A traditional Hawaiian quilt is a bed sized quilt that is completely an appliquéd design. The design is cut out of one square piece of fabric with a repeat of 8.
The appliqué fabric is folded in half, or three times and all 8 layers are cut out at the same time, then opened out, like a “snowflake”. Usually the designs are symbolic of the flowers, trees or places in Hawai‘i.
The designing of a quilt was a very personal thing. Women occasionally shared their designs with a special friend or relative, but copying a quilt without permission was very much frowned upon.
Many believed that the spirit of the person creating and stitching the quilt became an integral part of the finished work, giving it an added dimension – a sense of life.
Each quilt was given a name, often reflecting the inspiration behind the design. These intriguing quilts have survived as they were only used for special occasions and then passed on from generation to generation.
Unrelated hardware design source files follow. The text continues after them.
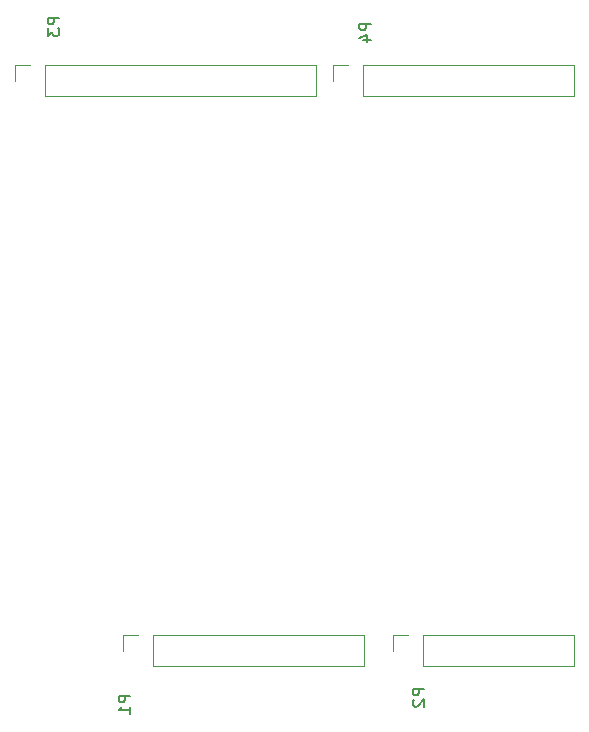
<source format=gbr>
%TF.GenerationSoftware,KiCad,Pcbnew,(5.1.10)-1*%
%TF.CreationDate,2023-02-13T10:48:01+08:00*%
%TF.ProjectId,my_foc_power_shield,6d795f66-6f63-45f7-906f-7765725f7368,rev?*%
%TF.SameCoordinates,Original*%
%TF.FileFunction,Legend,Bot*%
%TF.FilePolarity,Positive*%
%FSLAX46Y46*%
G04 Gerber Fmt 4.6, Leading zero omitted, Abs format (unit mm)*
G04 Created by KiCad (PCBNEW (5.1.10)-1) date 2023-02-13 10:48:01*
%MOMM*%
%LPD*%
G01*
G04 APERTURE LIST*
%ADD10C,0.120000*%
%ADD11C,0.150000*%
G04 APERTURE END LIST*
D10*
%TO.C,P3*%
X128464000Y-74235000D02*
X128464000Y-75565000D01*
X129794000Y-74235000D02*
X128464000Y-74235000D01*
X131064000Y-74235000D02*
X131064000Y-76895000D01*
X131064000Y-76895000D02*
X153984000Y-76895000D01*
X131064000Y-74235000D02*
X153984000Y-74235000D01*
X153984000Y-74235000D02*
X153984000Y-76895000D01*
%TO.C,P1*%
X137608000Y-122495000D02*
X137608000Y-123825000D01*
X138938000Y-122495000D02*
X137608000Y-122495000D01*
X140208000Y-122495000D02*
X140208000Y-125155000D01*
X140208000Y-125155000D02*
X158048000Y-125155000D01*
X140208000Y-122495000D02*
X158048000Y-122495000D01*
X158048000Y-122495000D02*
X158048000Y-125155000D01*
%TO.C,P4*%
X155388000Y-74235000D02*
X155388000Y-75565000D01*
X156718000Y-74235000D02*
X155388000Y-74235000D01*
X157988000Y-74235000D02*
X157988000Y-76895000D01*
X157988000Y-76895000D02*
X175828000Y-76895000D01*
X157988000Y-74235000D02*
X175828000Y-74235000D01*
X175828000Y-74235000D02*
X175828000Y-76895000D01*
%TO.C,P2*%
X160468000Y-122495000D02*
X160468000Y-123825000D01*
X161798000Y-122495000D02*
X160468000Y-122495000D01*
X163068000Y-122495000D02*
X163068000Y-125155000D01*
X163068000Y-125155000D02*
X175828000Y-125155000D01*
X163068000Y-122495000D02*
X175828000Y-122495000D01*
X175828000Y-122495000D02*
X175828000Y-125155000D01*
%TO.C,P3*%
D11*
X132250380Y-70226904D02*
X131250380Y-70226904D01*
X131250380Y-70607857D01*
X131298000Y-70703095D01*
X131345619Y-70750714D01*
X131440857Y-70798333D01*
X131583714Y-70798333D01*
X131678952Y-70750714D01*
X131726571Y-70703095D01*
X131774190Y-70607857D01*
X131774190Y-70226904D01*
X131250380Y-71131666D02*
X131250380Y-71750714D01*
X131631333Y-71417380D01*
X131631333Y-71560238D01*
X131678952Y-71655476D01*
X131726571Y-71703095D01*
X131821809Y-71750714D01*
X132059904Y-71750714D01*
X132155142Y-71703095D01*
X132202761Y-71655476D01*
X132250380Y-71560238D01*
X132250380Y-71274523D01*
X132202761Y-71179285D01*
X132155142Y-71131666D01*
%TO.C,P1*%
X138250380Y-127626904D02*
X137250380Y-127626904D01*
X137250380Y-128007857D01*
X137298000Y-128103095D01*
X137345619Y-128150714D01*
X137440857Y-128198333D01*
X137583714Y-128198333D01*
X137678952Y-128150714D01*
X137726571Y-128103095D01*
X137774190Y-128007857D01*
X137774190Y-127626904D01*
X138250380Y-129150714D02*
X138250380Y-128579285D01*
X138250380Y-128865000D02*
X137250380Y-128865000D01*
X137393238Y-128769761D01*
X137488476Y-128674523D01*
X137536095Y-128579285D01*
%TO.C,P4*%
X158650380Y-70726904D02*
X157650380Y-70726904D01*
X157650380Y-71107857D01*
X157698000Y-71203095D01*
X157745619Y-71250714D01*
X157840857Y-71298333D01*
X157983714Y-71298333D01*
X158078952Y-71250714D01*
X158126571Y-71203095D01*
X158174190Y-71107857D01*
X158174190Y-70726904D01*
X157983714Y-72155476D02*
X158650380Y-72155476D01*
X157602761Y-71917380D02*
X158317047Y-71679285D01*
X158317047Y-72298333D01*
%TO.C,P2*%
X163150380Y-127026904D02*
X162150380Y-127026904D01*
X162150380Y-127407857D01*
X162198000Y-127503095D01*
X162245619Y-127550714D01*
X162340857Y-127598333D01*
X162483714Y-127598333D01*
X162578952Y-127550714D01*
X162626571Y-127503095D01*
X162674190Y-127407857D01*
X162674190Y-127026904D01*
X162245619Y-127979285D02*
X162198000Y-128026904D01*
X162150380Y-128122142D01*
X162150380Y-128360238D01*
X162198000Y-128455476D01*
X162245619Y-128503095D01*
X162340857Y-128550714D01*
X162436095Y-128550714D01*
X162578952Y-128503095D01*
X163150380Y-127931666D01*
X163150380Y-128550714D01*
%TD*%
M02*

</source>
Four methods of constructing and designing a quilt, when combined, make the Hawaiian quilting process unique:
- use of whole pieces of fabric for the appliqué and background;
- the “snowflake” method of cutting the design all at one time;
- the use of usually only two colors of fabric; and
- the echo, or outline style of quilting which follows the contour of the applied design throughout the entire quilt
The image shows my mother with quilts she made for her grandchildren; they are made in the patchwork tradition her great-great grandmother (Sybil Bingham) and the other missionary wives used in 1820 when teaching sewing aboard the Thaddeus and later.